__WHAT YOU WILL DO__
Go through the entries one line at a time, and gather every line that has the word "lines".

__RECORD SET__
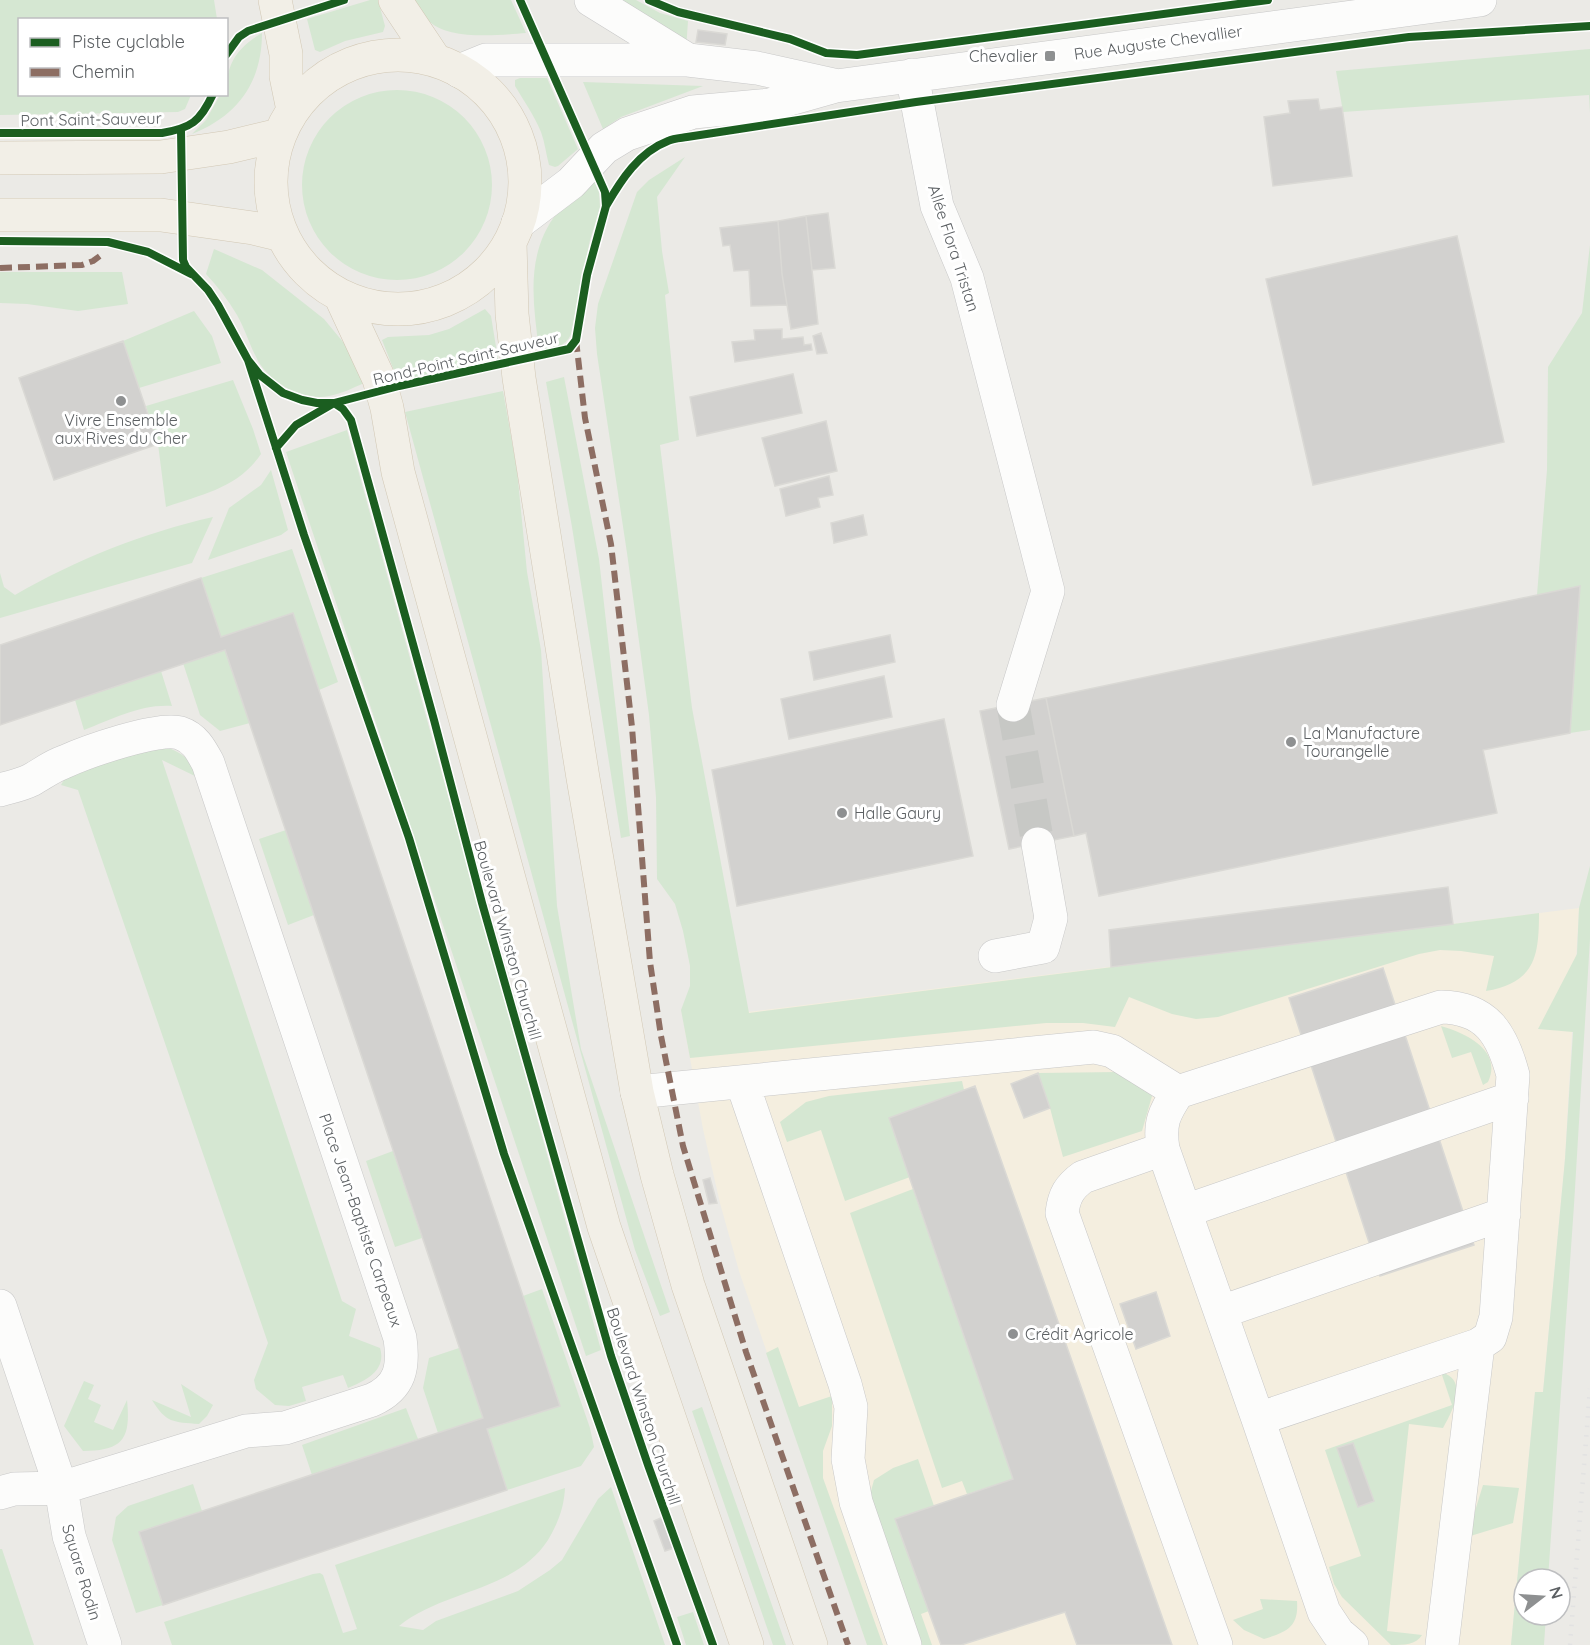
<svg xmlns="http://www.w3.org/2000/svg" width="1590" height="1645" font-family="Quicksand,sans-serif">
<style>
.commercial{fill:#f4eedf}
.green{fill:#d5e7d2;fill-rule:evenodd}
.building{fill:#d2d1cf;stroke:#dad9d5;stroke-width:1.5}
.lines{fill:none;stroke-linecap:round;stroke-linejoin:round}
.minor-tunnel{stroke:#c7c8c5;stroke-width:33;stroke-dasharray:33 16;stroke-linecap:butt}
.minor-casing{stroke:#c8c8c8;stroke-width:34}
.major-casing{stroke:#d2c8b5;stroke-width:34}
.minor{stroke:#fcfcfb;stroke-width:33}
.major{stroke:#f2efe7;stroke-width:33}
.rail{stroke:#e2e2e2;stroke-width:4.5;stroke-dasharray:1.5 8;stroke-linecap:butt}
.quiet{stroke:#8d6e63;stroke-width:6;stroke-dasharray:12 6;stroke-linecap:butt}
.cycleway-casing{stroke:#fff;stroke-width:11}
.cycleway{stroke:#1b5e20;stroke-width:8}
.poi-dot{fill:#8e9091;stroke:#fff;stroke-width:2}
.labels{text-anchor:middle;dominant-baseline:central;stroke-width:6;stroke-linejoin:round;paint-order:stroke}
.street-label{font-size:16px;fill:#5c6063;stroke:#fff}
.poi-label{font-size:16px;fill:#5c6063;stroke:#fff;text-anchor:start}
</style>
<rect width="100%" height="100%" fill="#ebeae6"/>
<path class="commercial" d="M1579 908 1565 1159 1543 1392 1535 1393 1511 1645H867L739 1271 720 1203 703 1129 683 1020Z"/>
<path class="green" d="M0 0H214L217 19 20 20V94L191 95 185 109 178 112 0 115Z
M370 0H378L385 26 383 32 345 41 320 52 315 50 307 19Z
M414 0H511L526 33C499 35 447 41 428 20 423 14 419 6 414 0Z
M615 0H636L660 13 688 21 686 50Z
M262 33C262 82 238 116 192 134L206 120 220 95 226 94C226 65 236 48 262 33Z
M1590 49V113L1589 95 1343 112 1336 71Z
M520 78H547L578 149 558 166 555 167 549 165C546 154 545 143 541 132 534 115 524 101 515 86V80Z
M583 82 703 86 621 117 603 129Z
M302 185a95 95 0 1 1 190 0a95 95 0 1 1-190 0Z
M685 157 657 197 662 251 669 293 665 295 679 440 660 445 692 708 749 1013 1539 913C1539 957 1535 982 1486 991L1494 956 1461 951 1440 950 1419 954 1218 1017 1196 1019 1172 1014 1129 997 1115 1027 1083 1023H1046L690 1058 681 1010 690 986V966L683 931 675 904 657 879 656 797 649 715 627 553 597 354 595 328 598 304 637 192 649 180Z
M594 177 599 189 600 208 590 240 571 334C565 348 552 348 539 350 533 302 525 254 557 213 568 200 582 189 594 177Z
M1590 245V730L1570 733 1580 586 1537 595 1547 470 1548 367 1582 313Z
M214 249 262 270 324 319 348 348 364 383C353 388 341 394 329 396 302 401 272 384 258 361 250 346 245 329 237 315 228 300 218 287 206 274Z
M0 272H122L128 304 78 311 27 304 0 303Z
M485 309 491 316 498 359 441 377 398 381 382 340 388 337 429 335 449 329Z
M194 311 212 336 221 363 139 388 123 341Z
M564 377 599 559 630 836 621 838 572 527 546 382Z
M233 380 253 429 261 454C238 488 203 494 166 507L158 444 146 406Z
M503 391 517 470 527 572 541 650 557 906 581 1049 670 1312 660 1316 635 1250 611 1163 405 412Z
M347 430 601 1350 586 1356 286 452Z
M271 470 288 530 281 535 208 560 229 508 261 485Z
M213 517 192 563 0 618V573L4 587 15 595C77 559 143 533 213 517Z
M292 549 338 682 319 690 293 614 221 637 201 578Z
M225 650 250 723 220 731 200 715 183 663Z
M161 671 172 706C141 704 113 719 84 730L75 700Z
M165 746C185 755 192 760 201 779L162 760 342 1301 356 1309 349 1336 380 1348C387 1371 365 1381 348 1388L343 1375 302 1387 306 1401 289 1406 275 1405 256 1389 254 1380 268 1343 78 790 61 785 68 773Z
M286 830 314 915 288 925 259 839Z
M1590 866V939L1574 1205 1548 1579H1524V1615H1546L1544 1645H1511L1535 1392H1543L1565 1159 1573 1032 1538 1029 1577 954 1579 908Z
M1441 1026C1465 1033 1503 1050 1488 1082L1483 1085 1471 1052 1452 1058Z
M1118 1072 1145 1089 1152 1096 1142 1131 1063 1157 1050 1108 1038 1073Z
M962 1081 964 1090 889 1118 910 1177 845 1201 821 1130 787 1142 780 1122 806 1102 829 1096Z
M393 1151 422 1238 395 1247 366 1161Z
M913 1189 1013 1479 967 1494 962 1481 942 1488 850 1213Z
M542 1289 590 1428 594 1447 581 1466 507 1490 487 1429 559 1405 523 1296Z
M778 1347 799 1407 832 1396V1426L823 1451V1478L883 1645H867L766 1353Z
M459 1348 483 1418 438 1433 423 1388 429 1358Z
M1441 1372C1469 1380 1453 1410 1443 1428L1409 1424 1387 1631 1422 1635C1416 1645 1404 1645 1391 1645L1342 1597 1334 1584 1329 1567 1361 1556 1325 1450 1452 1405ZM1353 1443 1373 1501 1358 1507 1338 1448Z
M84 1381 94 1385 88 1399 101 1405 94 1422 113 1430 127 1400C131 1439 123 1451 83 1451L64 1426Z
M181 1384 213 1405 207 1416 199 1424C173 1422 166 1423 152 1400L191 1417Z
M702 1407 786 1645H773L692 1411Z
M406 1408 418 1439 312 1475 302 1445Z
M918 1459 934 1506 895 1519 929 1611 921 1614 932 1645H918L869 1498 874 1480 893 1468Z
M193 1484 202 1511 139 1532 163 1605 136 1613 112 1540 116 1517 128 1506Z
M1483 1485 1519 1488 1513 1523 1467 1537Z
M611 1487 665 1645H172L164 1622 313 1574 320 1573 323 1575 343 1633 357 1629 335 1565 565 1488C564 1508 558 1523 548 1540 514 1592 445 1589 399 1626L423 1630 436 1621 518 1591 550 1570 562 1560 598 1499Z
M0 1549H2L34 1645H0Z
M1260 1599 1297 1601C1299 1627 1287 1632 1264 1639L1244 1630 1233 1620 1263 1609Z
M693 1612 704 1645H686L677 1617Z"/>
<path class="building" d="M698 30 727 34 725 45 696 42Z
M1318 99 1320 110 1342 107 1352 176 1273 186 1264 117 1290 113 1288 101Z
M828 213 835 268 812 270 806 216Z
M806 216 818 324 791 329 782 274 778 221Z
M778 221 782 274 787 305 751 306 749 270 734 271 730 245 723 246 720 228Z
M1457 236 1504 442 1313 485 1266 279Z
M782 329V339L803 337 804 345 811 344 812 350 735 362 732 342 755 340 754 330Z
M821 333 827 353 817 354 813 336Z
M123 341 158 444 54 480 19 378Z
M793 374 802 413 697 436 690 397Z
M826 421 837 471 775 486 762 438Z
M829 476 833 495 818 498 820 507 786 516 780 489Z
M863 515 867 535 834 543 831 523Z
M201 578 221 637 293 613 560 1406 487 1429 507 1490 163 1605 139 1532 483 1418 225 650 0 725V645Z
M1580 586 1570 733 1483 750 1497 813 1099 896 1086 833 1074 836 1046 698Z
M890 635 895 662 814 680 809 652Z
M884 676 892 717 789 739 781 699Z
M1046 698 1074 836 1009 849 980 711Z
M944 719 973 856 737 906 712 770Z
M1448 887 1453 924 1111 967 1109 930Z
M1383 968 1474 1245 1380 1276 1289 998Z
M1038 1073 1050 1108 1024 1118 1011 1084Z
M975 1086 1172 1645H1077L1065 1612 961 1645H941L895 1519 1013 1479 889 1118Z
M710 1178 717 1203 709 1204 703 1180Z
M1156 1292 1170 1336 1136 1349 1120 1304Z
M1353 1443 1374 1501 1358 1507 1337 1448Z
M663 1517 674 1548 665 1551 654 1521Z"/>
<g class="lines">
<path class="minor-tunnel" d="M1013 705 1038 844"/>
<g class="minor-casing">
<path id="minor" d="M591 0 688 60
M459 71 486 60H688L757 68 834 85
M912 75 937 206 967 278 1048 591 1013 705
M518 223 571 183 604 148 627 134 693 112 769 105 836 86 1480 0
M0 790C10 787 21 785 31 780 42 774 52 766 64 762 86 752 159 726 180 733 195 738 201 750 208 763L400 1338C404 1367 401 1387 372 1400L285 1428 246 1431 61 1488 0 1306
M995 956 1043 947 1051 918 1038 844
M742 1082 845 1384 851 1407 848 1459 856 1502 905 1645
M637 1092 1094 1047 1112 1051 1178 1092
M1163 1149 1083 1177C1069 1187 1064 1196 1062 1213L1216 1645
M1185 1211 1512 1098
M1221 1312 1504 1214
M1258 1419 1478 1345 1490 1337 1496 1317 1513 1075C1502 1034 1487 1008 1441 1007L1178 1092C1164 1113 1159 1123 1163 1149L1258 1419 1324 1612 1338 1633 1352 1645
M0 1493 14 1489 61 1488 69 1536 105 1645
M1442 1645 1478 1345"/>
</g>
<g class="major-casing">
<path id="major" d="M275 0 286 54V76L293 110
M395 0 435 60
M271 182a127 127 0 1 1 254 0a127 127 0 1 1-254 0Z
M0 158 161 157 229 147 279 135
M0 215H161L253 228 282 235
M510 243 512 314 519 378 583 778 637 1092 657 1175 688 1285 811 1645
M340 295 379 379 387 408 398 472 604 1227 747 1645"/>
</g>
<use href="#minor" class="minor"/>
<use href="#major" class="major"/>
<path class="rail" d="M1570 1645 1590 1389"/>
<path class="quiet" d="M0 268 82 265 93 261 104 253
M576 340 585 418 611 544 632 727 650 962 661 1036 683 1146 746 1352 848 1645"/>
<g class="cycleway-casing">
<path id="cycleway" d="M649 0 678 12 790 39 826 53 857 55 1268 0
M226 55 239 37 248 31 344 0
M181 130 183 260 186 267 208 290 218 305 248 360 260 375 283 393 302 400 317 403H334L399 386 569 349 576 340 587 275 606 206 605 192 520 0
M0 133H162C191 128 200 122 213 94
M606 206C621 180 639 152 668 141 674 138 681 138 687 137L916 102 1409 37 1590 26
M0 241 108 242 148 252 191 274
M248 360 304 535 409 838 504 1154 677 1645
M276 448 296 425 334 403 343 409 351 420 434 720 482 903 611 1356 648 1465 713 1645"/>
</g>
<use href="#cycleway" class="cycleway"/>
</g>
<g class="poi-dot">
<rect x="1044" y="50" width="12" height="12" rx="3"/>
<circle cx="121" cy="401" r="6"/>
<circle cx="1291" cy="742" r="6"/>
<circle cx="842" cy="813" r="6"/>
<circle cx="1013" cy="1334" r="6"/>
</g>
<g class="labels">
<g class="street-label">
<text transform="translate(1158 42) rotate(-8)">Rue Auguste Chevallier</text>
<text transform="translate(91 119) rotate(-1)">Pont Saint-Sauveur</text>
<text transform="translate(954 248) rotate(72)">Allée Flora Tristan</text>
<text transform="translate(466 358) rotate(-13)">Rond-Point Saint-Sauveur</text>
<text transform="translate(508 940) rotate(74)">Boulevard Winston Churchill</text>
<text transform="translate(361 1220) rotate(71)">Place Jean-Baptiste Carpeaux</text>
<text transform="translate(644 1406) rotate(72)">Boulevard Winston Churchill</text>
<text transform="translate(82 1572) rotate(73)">Square Rodin</text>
</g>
<g class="poi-label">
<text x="1038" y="56" text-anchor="end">Chevalier</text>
<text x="121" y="420" text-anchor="middle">Vivre Ensemble<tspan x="121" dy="18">aux Rives du Cher</tspan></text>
<text x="1303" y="733">La Manufacture<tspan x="1303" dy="18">Tourangelle</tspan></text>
<text x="854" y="813">Halle Gaury</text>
<text x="1025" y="1334">Crédit Agricole</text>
</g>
</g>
<rect x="18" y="18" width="210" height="78" fill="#ffffff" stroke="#bebfc1" stroke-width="1.5"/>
<rect x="30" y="38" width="30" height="9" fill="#1b5e20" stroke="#bebfc1" stroke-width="1.5"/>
<text x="72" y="48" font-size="18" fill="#5c6063">Piste cyclable</text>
<rect x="30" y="68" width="30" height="9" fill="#8d6e63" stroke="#bebfc1" stroke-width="1.5"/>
<text x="72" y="78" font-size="18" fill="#5c6063">Chemin</text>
<g transform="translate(1542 1597) rotate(73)"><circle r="28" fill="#ffffff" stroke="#bebfc1" stroke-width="1.5"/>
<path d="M0-4.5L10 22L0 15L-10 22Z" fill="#8e9091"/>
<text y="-9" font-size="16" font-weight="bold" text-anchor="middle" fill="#5c6063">N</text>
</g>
</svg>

__EXERCISE SOLUTION__
.lines{fill:none;stroke-linecap:round;stroke-linejoin:round}
<g class="lines">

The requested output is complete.